Da wäre zum Beispiel die Malerin Ma Yanhong, die sich selbst porträtiert, mehr oder weniger bekleidet. Ein für dieses Land mit spröden Moralvorstellungen offenherziger Blick aufs weibliche Ich. Zheng Guogu denkt nach über die Bildwelten im Fernsehen, und er malt Szenen mit unscharfen Akteuren, was Bewegung suggeriert. Zhang Xiaotao findet auf der Ladefläche eines Lastwagens ebenso wie auf einem Restauranttisch stillleben-artige Relikte. Die Video-Arbeiten von Qiu Zhijie scheinen den Betrachter weit hinaus zu katapultieren in die Meteoriten-Nebel des Alls. Lust aufs Vergleichen machen die Arbeiten mit dem Titel "Point out of Difference" von Li Quing: Scheinbar jeweils zwei gleiche Motive nebeneinander, tatsächlich hat sich aber etwas verändert. Suchen Sie die fünf (oder mehr) "Fehler"...
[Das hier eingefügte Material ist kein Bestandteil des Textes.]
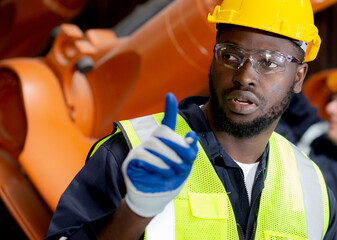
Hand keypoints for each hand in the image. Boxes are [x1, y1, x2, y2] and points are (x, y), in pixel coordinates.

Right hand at [122, 93, 198, 217]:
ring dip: (170, 158)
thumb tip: (192, 135)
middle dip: (179, 147)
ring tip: (175, 170)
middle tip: (188, 162)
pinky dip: (158, 164)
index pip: (168, 122)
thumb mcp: (185, 165)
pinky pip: (145, 156)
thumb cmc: (171, 178)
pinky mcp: (132, 161)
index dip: (170, 109)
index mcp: (166, 141)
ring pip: (155, 144)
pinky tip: (164, 172)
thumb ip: (190, 150)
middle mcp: (152, 141)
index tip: (170, 95)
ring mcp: (140, 149)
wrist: (157, 197)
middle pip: (164, 133)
Hung Tung-lu setzt puppenartige Wesen in Glaskugeln (oder Seifenblasen) auf Seerosen. Chan Sau-nam erzeugt malerisch Wirkungen, die an farbreduzierte Linolschnitte denken lassen - seine Motive sind Szenen, wie sie auch auf chinesischen Straßenmärkten allmählich seltener werden. Düstere Wolken brauen sich zusammen über jenen Menschen, die Chen Liangjie in Gruppen beisammen stehen lässt. Bedeutungsvoll sind ihre Gesten und Blicke. Überlebende von Natur- oder gar Atomkatastrophen, in einer grau-schwarz unbestimmten Umwelt?
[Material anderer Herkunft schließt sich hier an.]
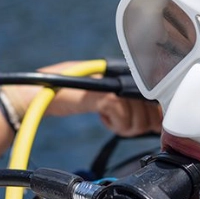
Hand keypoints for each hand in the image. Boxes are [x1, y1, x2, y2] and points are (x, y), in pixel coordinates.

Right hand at [0, 61, 161, 136]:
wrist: (40, 93)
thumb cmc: (71, 94)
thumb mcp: (105, 96)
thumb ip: (128, 102)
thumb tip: (154, 120)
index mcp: (127, 71)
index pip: (159, 94)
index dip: (158, 114)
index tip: (152, 125)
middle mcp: (125, 72)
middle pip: (153, 108)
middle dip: (141, 123)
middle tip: (122, 122)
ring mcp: (115, 82)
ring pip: (140, 116)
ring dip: (125, 126)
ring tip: (109, 118)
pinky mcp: (105, 94)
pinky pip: (123, 118)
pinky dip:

Der Eye-Catcher schlechthin ist eine Paraphrase auf Leonardo da Vincis Abendmahl. Chow Chun-fai, ein Künstler aus Hongkong, hat allen Figuren sein eigenes Konterfei gegeben. Er ist also selbst Christus, doch auch der Verräter Judas und alle Apostel tragen seine Züge. Und dieses Gemälde wurde fotografiert. Die Puzzleteile in Ansichtskartengröße lassen die Rieseninstallation pixelig erscheinen.

Viele Spielarten von zeitgenössischer Kunst also. Interessant wäre natürlich, wie sehr sich in dieser Auswahl die Handschrift der lokalen Kuratoren niederschlägt. Haben sie sorgsam das Unangepasste ausgeklammert? Oder gibt es gar nichts Unangepasstes - was in Städten mit vielen Millionen Einwohnern (Hongkong, Shanghai, Peking) schwer vorstellbar ist. Die Schau ist anregend, aber in dieser Form wohl (hoffentlich) nicht repräsentativ für die junge Kunst eines Milliarden-Volkes mit eigener Geschichte und Tradition.

Die nächsten Führungen mit der Ausstellungskuratorin Lioba Reddeker: Sonntag, 27. November, 14 Uhr, und Freitag, 16. Dezember, 17 Uhr.